• **Written tasks**:
• A. Copy word for word the part of the passage on Devonian–Carboniferous boundary sections in Iran below, from "Vertebrates were investigated" up to and including "a detailed biostratigraphy.".
• B. Carry on the passage about Devonian–Carboniferous boundary sections in Iran, starting right after its final sentence.

-- begin Excerpt provided --

The stratigraphical gaps are in compliance with the sedimentological record. Around the D-C boundary, oolites and gypsiferous shales occur. Due to the overall shallow-water palaeoenvironments, the conodont record is not abundant and the faunas of the three sections are mainly composed of shallow-water genera (Bahrami et al. 2011) whereas pelagic index species are scarce (e.g. only one Siphonodella sulcata occurs in each section). However, previous biofacies models and concepts are recently under considerations (see discussions in Kaiser et al. 2017), and the occurrence of Siphonodella, which was regarded previously as pelagic fauna, and Protognathodus, which was considered previously as shallow-water fauna, is more likely due to biotic opportunism rather than sea level indicator (Kaiser et al. 2019). In the study by Bahrami et al. (2011), the authors used species of Polygnathus and Pseudopolygnathus to identify the zonal boundaries. Macrofauna such as brachiopods, corals and ostracods occur in all sections but have not been studied systematically. The number of ostracod specimen is high, but in comparison to other shallow-water sections of late Famennian age from Mongolia (Nazik et al. in press), the ostracod fauna from Iran is less diverse.

Vertebrates were investigated in the Howz-e-Dorah section and in the Kale Sardar section, Shotori Range by Yazdi and Turner (2000), which helped to improve understanding of linkages between western and eastern Gondwana but were not useful in terms of a detailed biostratigraphy.

In Eastern Iran, the Nias section (33° 39.512′ N, 57° 08.568′ E) (Yazdi 1999; Wendt et al. 1997, 2005) seems to represent a relatively undisturbed section probably including the D-C boundary. Frasnian and Famennian sediments including the Annulata Event are reported by several authors from that section (Feist et al. 1999; Morzadec 2002; Becker et al. 2004). Wendt et al. (2005) determined conodonts from the last carbonate layer of this section (but conodonts were not figured) which may indicate a middle Tournaisian age, but the D-C boundary was not yet constrained and future investigations are necessary. More sections were studied such as a section near Tabas (section A, 2 km NW from Tang-e-Abbassi; see Yazdi 1999), but the D-C boundary interval is characterised by a sedimentological hiatus/erosional surface. Thus, in the Shotori Range, the sections published by Bahrami et al. (2011) are the best D-C sections known so far even if hiatuses may occur. Thus, a more detailed stratigraphic framework is necessary, as well as a more detailed sedimentological record, and a systematic record of other fossil groups, and the study of geochemical proxies in order to get a better understanding for trigger mechanisms of the ecological collapse of the Hangenberg Crisis in shallow-water palaeoenvironments.

-- end Excerpt provided --
-- begin Given entries --

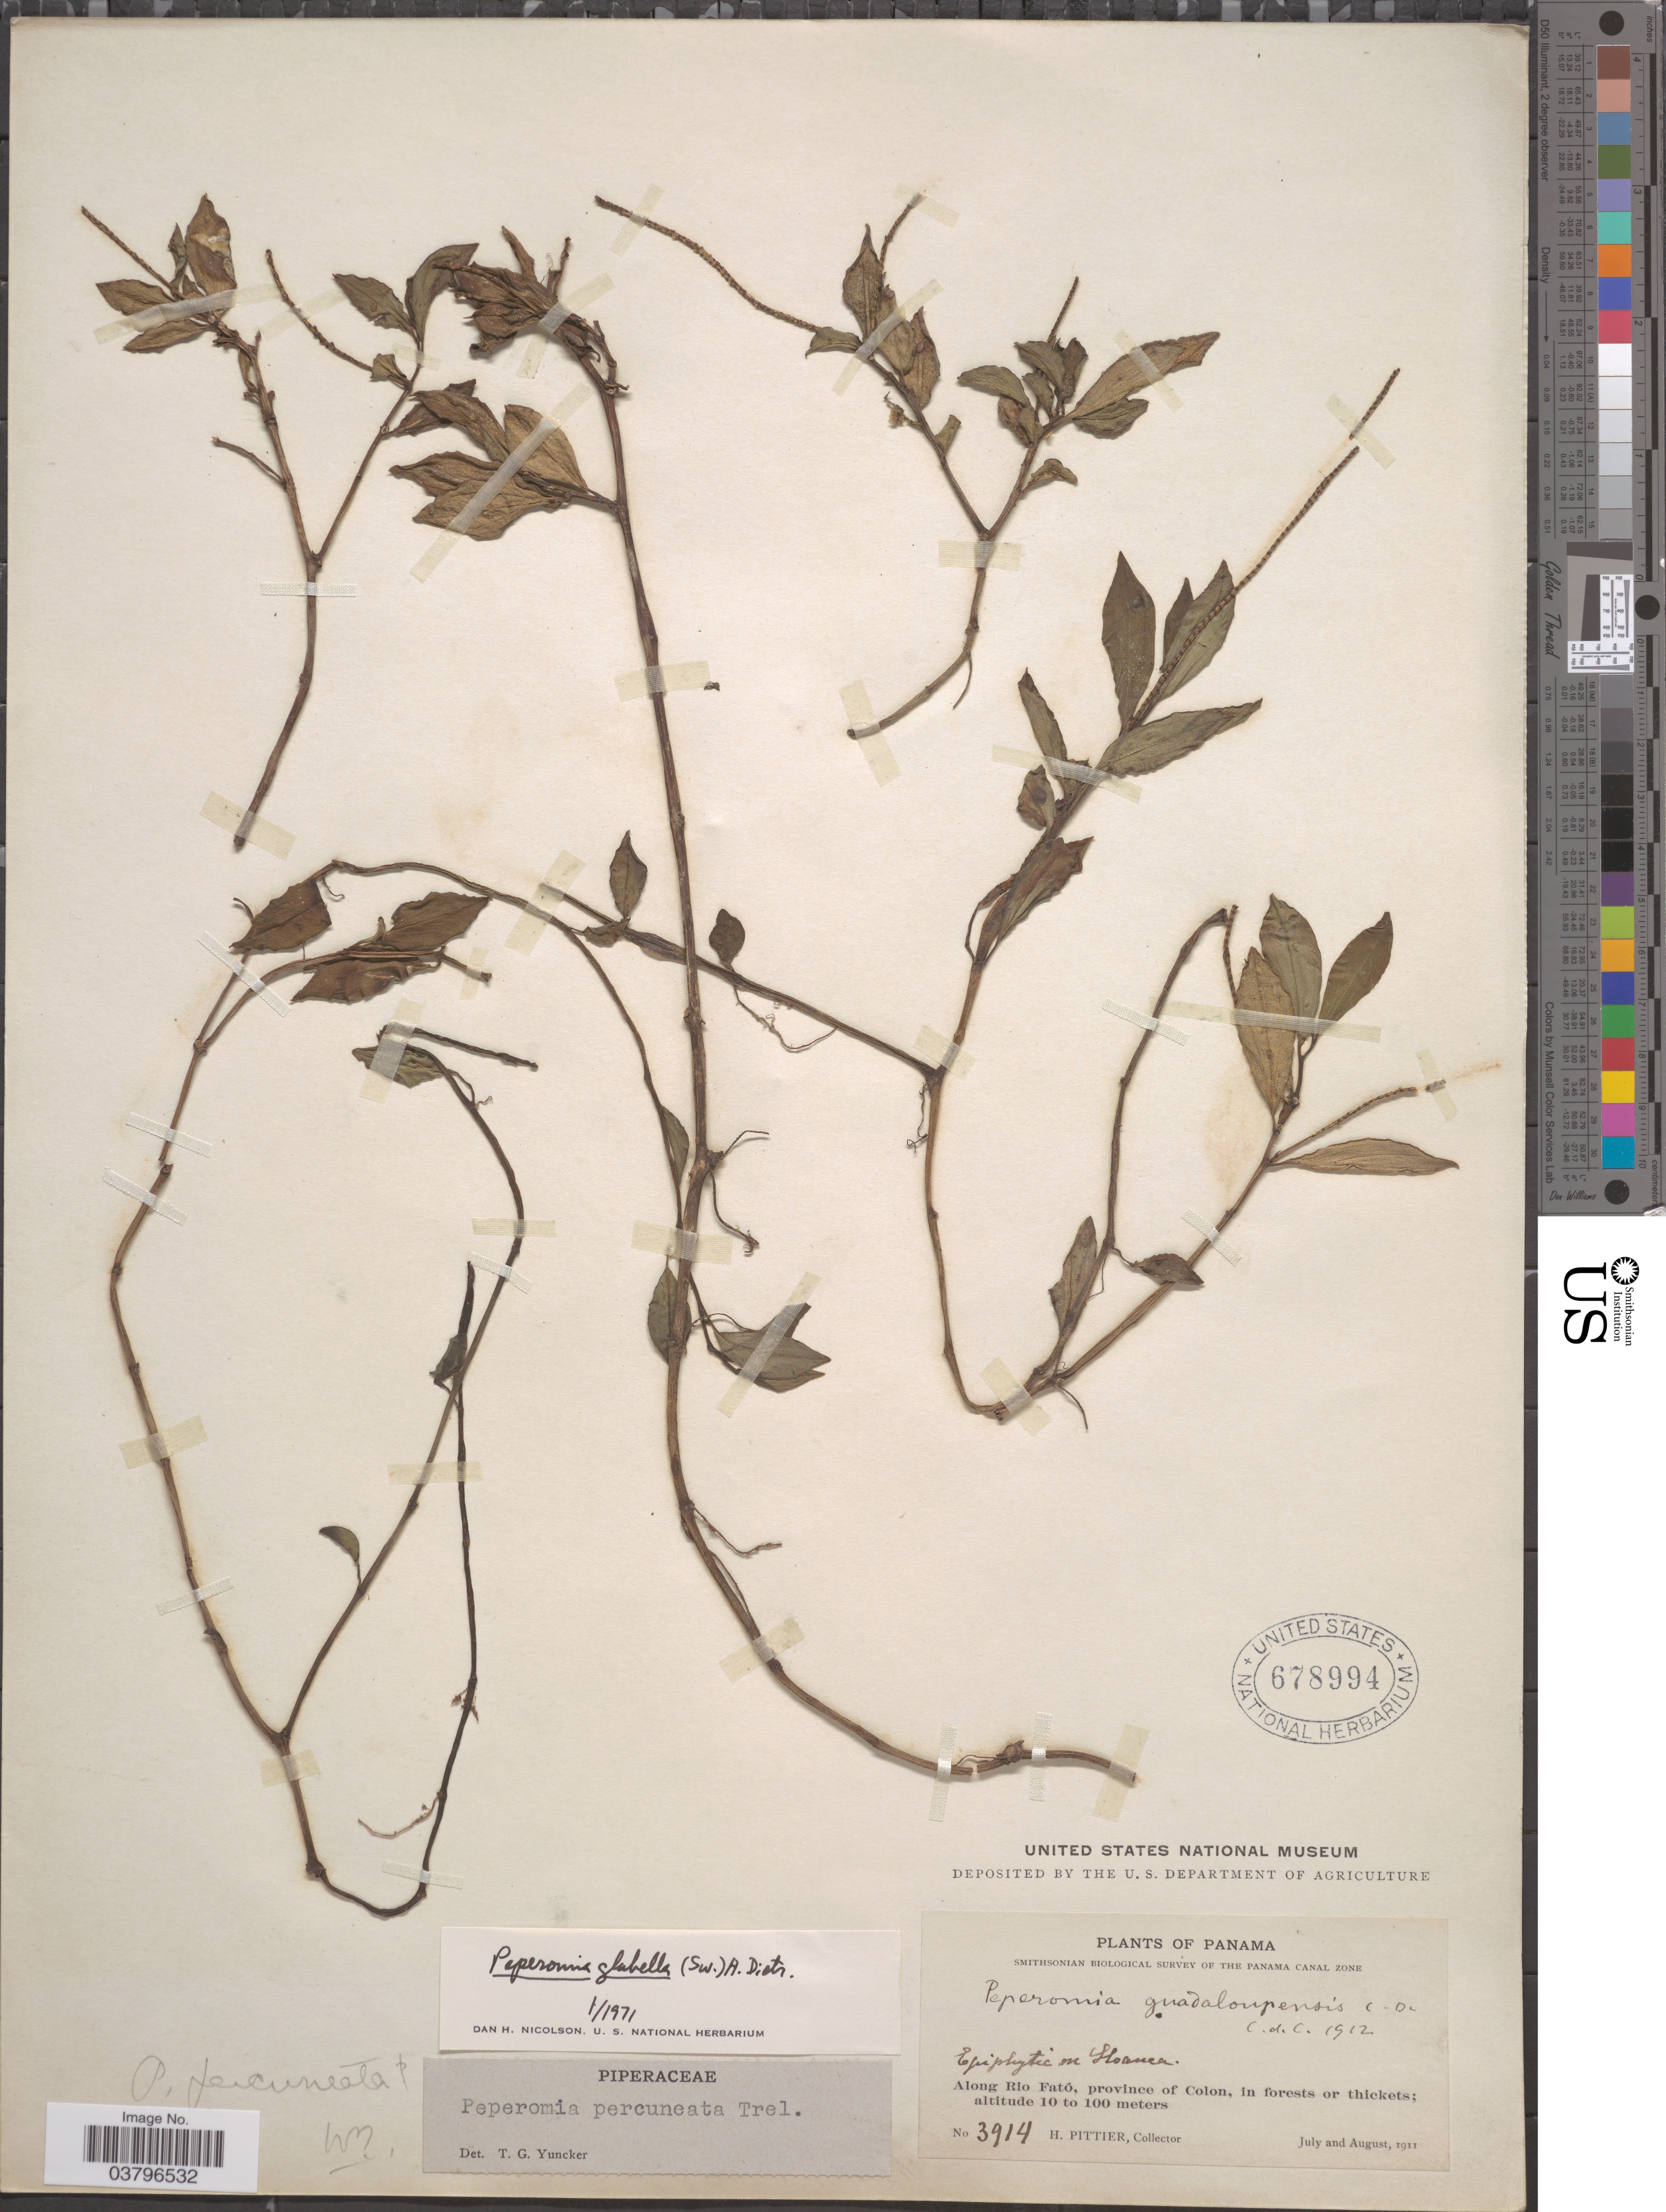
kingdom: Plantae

-- end Given entries --
-- begin Given entries --

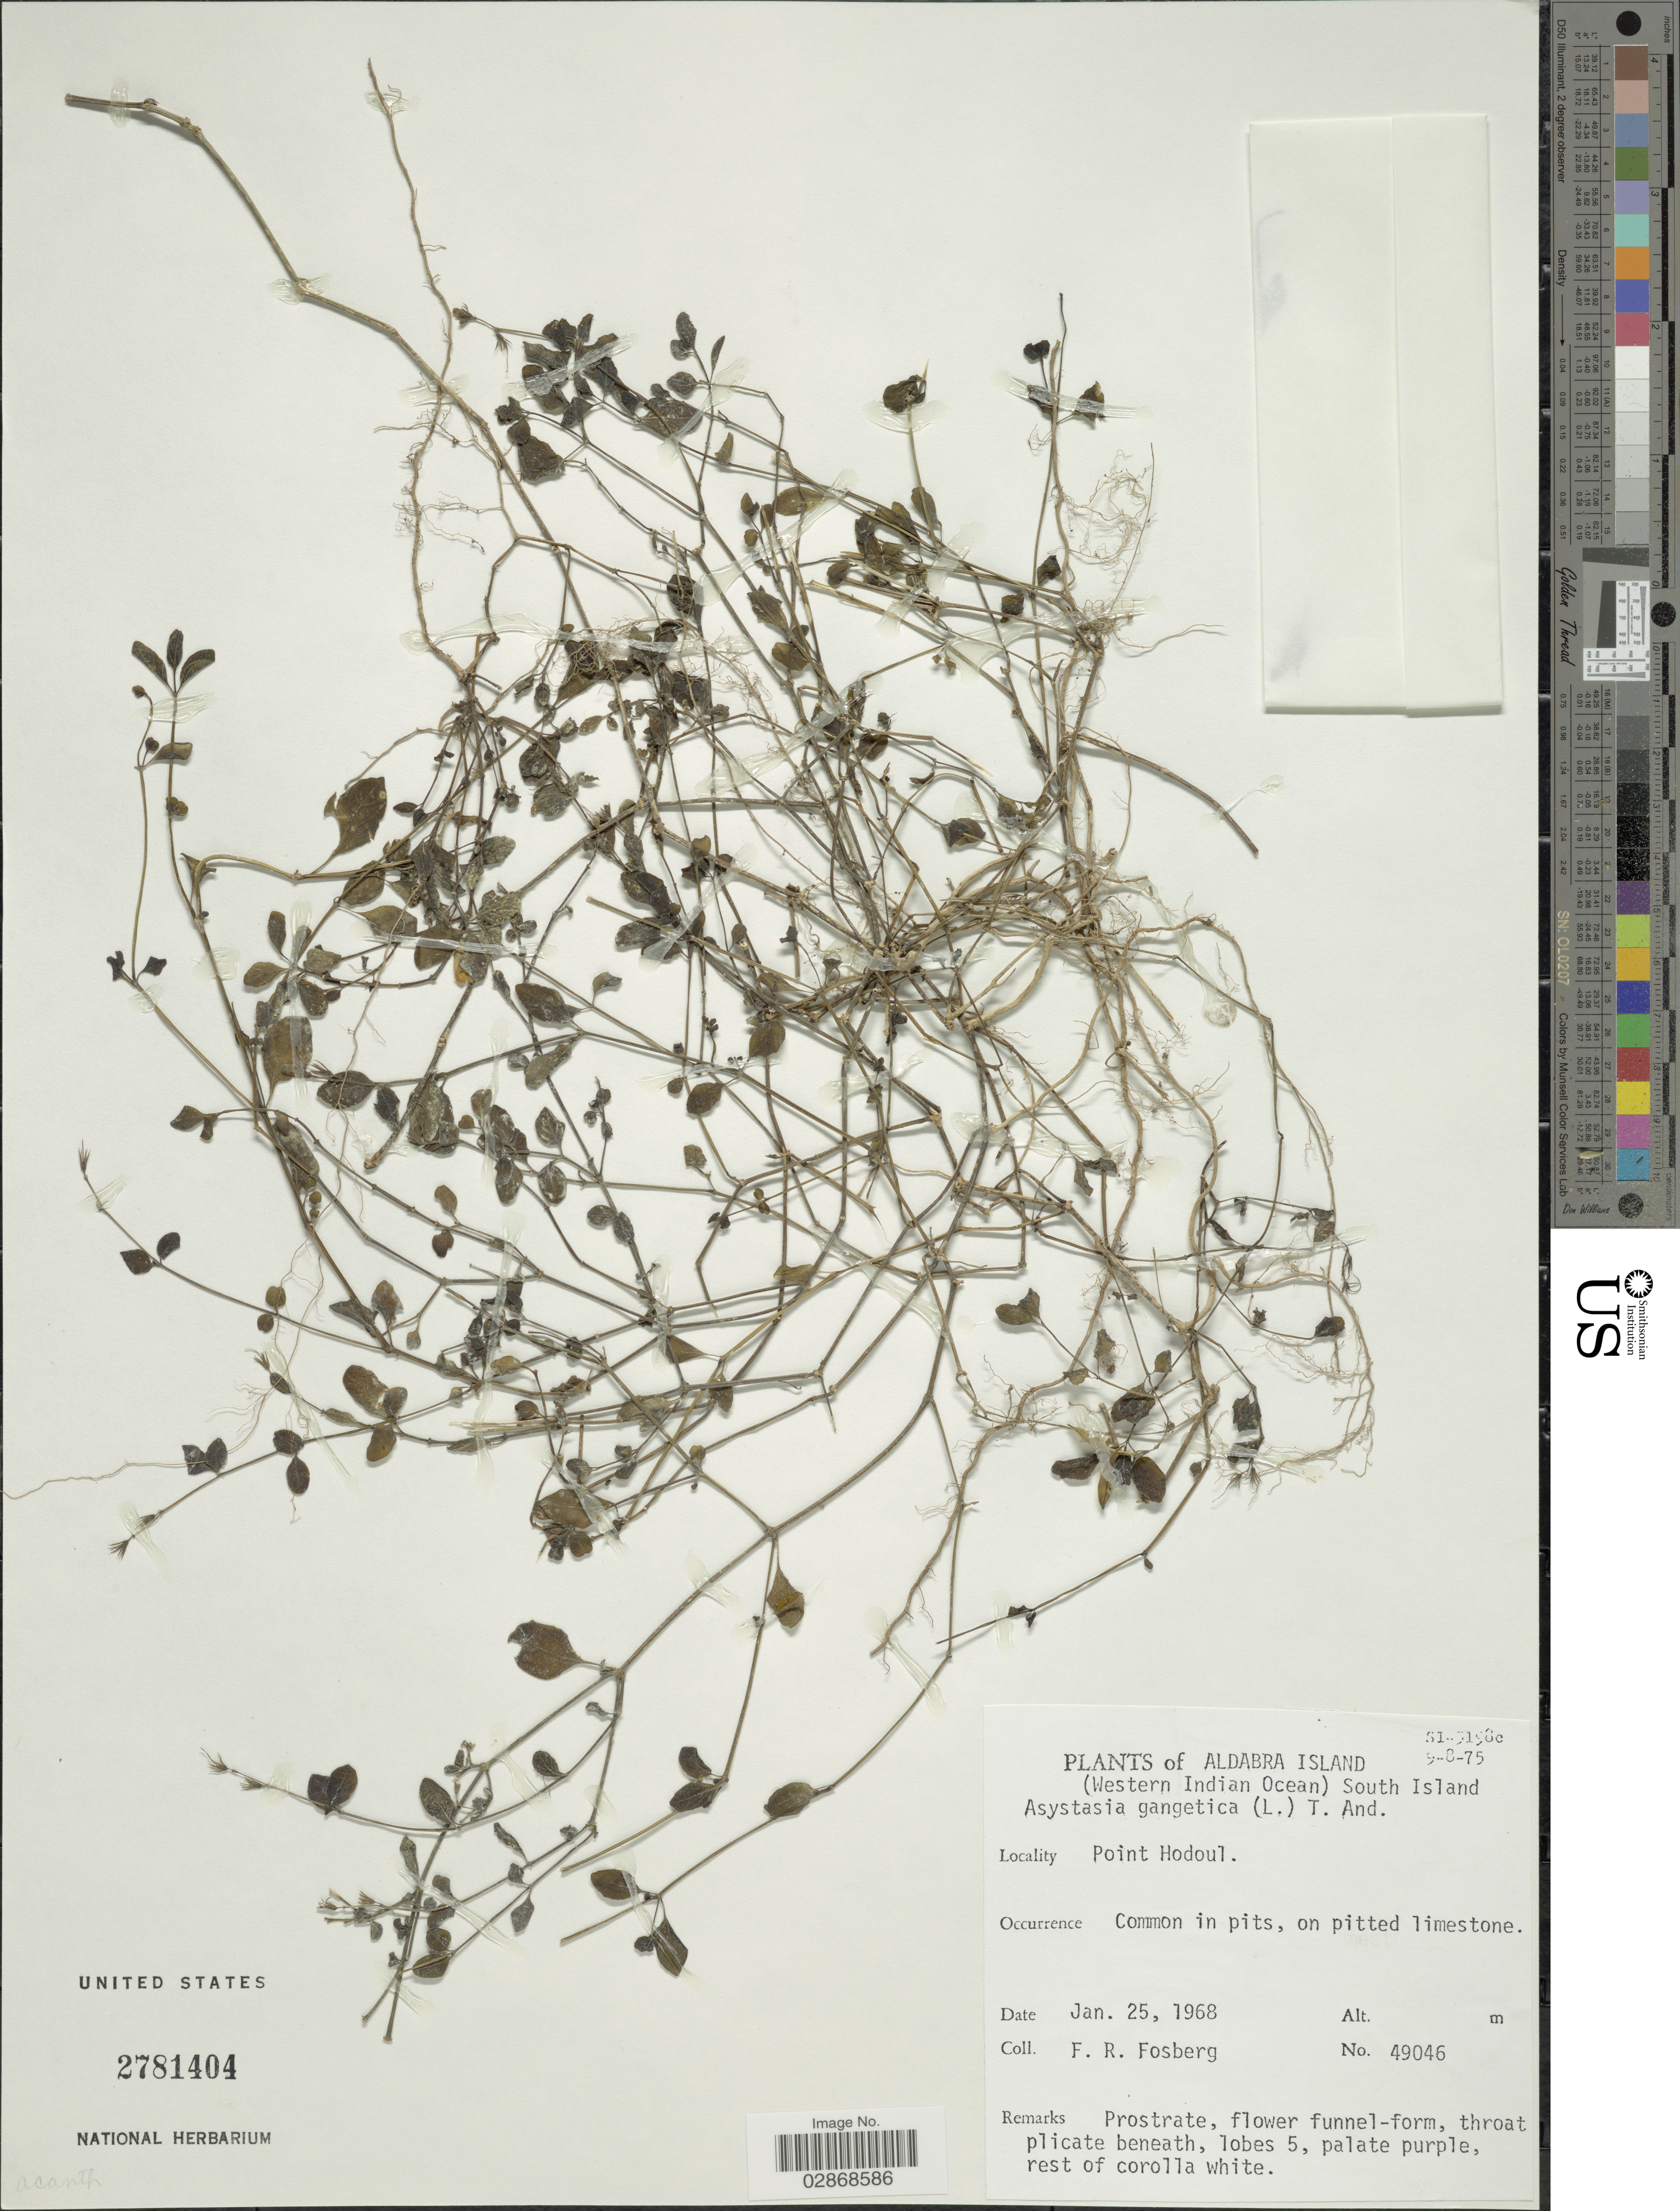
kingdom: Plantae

-- end Given entries --

• **The responses**:
• A.
Vertebrates were investigated in the Howz-e-Dorah section and in the Kale Sardar section, Shotori Range by Yazdi and Turner (2000), which helped to improve understanding of linkages between western and eastern Gondwana but were not useful in terms of a detailed biostratigraphy.

• B.
Alborz Mountains

The range of Alborz Mountains is 60–130 km wide and extends from NW Iran (East Azerbaijan Province) along the Caspian Depression into the Kope-Dagh and northwestern Afghanistan. In the Kope-Dagh, which was part of Laurussia (Berberian and King 1981), Palaeozoic rocks occur in remote settings close to the Turkish-Afghan border, and two sections were described by Wendt et al. (2005). The sedimentological record considerably differs from that of the other sections in Iran, and whether the successions contain Carboniferous rocks remains questionable.

Mid-Palaeozoic rocks in the central part of the Alborz Mountains are known for a long time (e.g. Wendt et al. 2005, cum lit.). Rocks are characterised by platform-type sediments, such as limestones, dolostones, sandstones and shales. Some sections exhibit more hemipelagic successions, but also hiatuses and unconformities obviously occur in Palaeozoic rocks in the central Alborz Mountains. Devonian and Carboniferous deposits in eastern Alborz are much thicker and more fossiliferous than the deposits of central and western Alborz and thus has become of special interest to study D-C boundary sections (e.g. Weddige 1984; Wendt et al. 2005; Habibi et al. 2008; Mohammadi 2009). Whereas the Upper Devonian Jeirud Formation (Assereto 1963) generally is composed of intratidal to supratidal sediments, the Lower Carboniferous Mobarak Formation (Stepanov 1971) exhibits the most extensive carbonate cycle along the northern margin of Gondwana (Torsvik and Cocks 2004; Wendt et al. 2005).

The sedimentological record of the type section of the Jeirud Formation (e.g. Gaetani 1965; Djafarian 1973; Wendt et al. 2005) is not useful to define the D-C boundary as the top of the Upper Famennian is covered by a 300-m-thick basalt flow (Sartenaer 1964; Gaetani 1965). The type section of the Mobarak Formation investigated by Assereto (1963) requires much more detailed sedimentological as well as stratigraphical studies. Furthermore, the underlying Jeirud Formation is strongly faulted.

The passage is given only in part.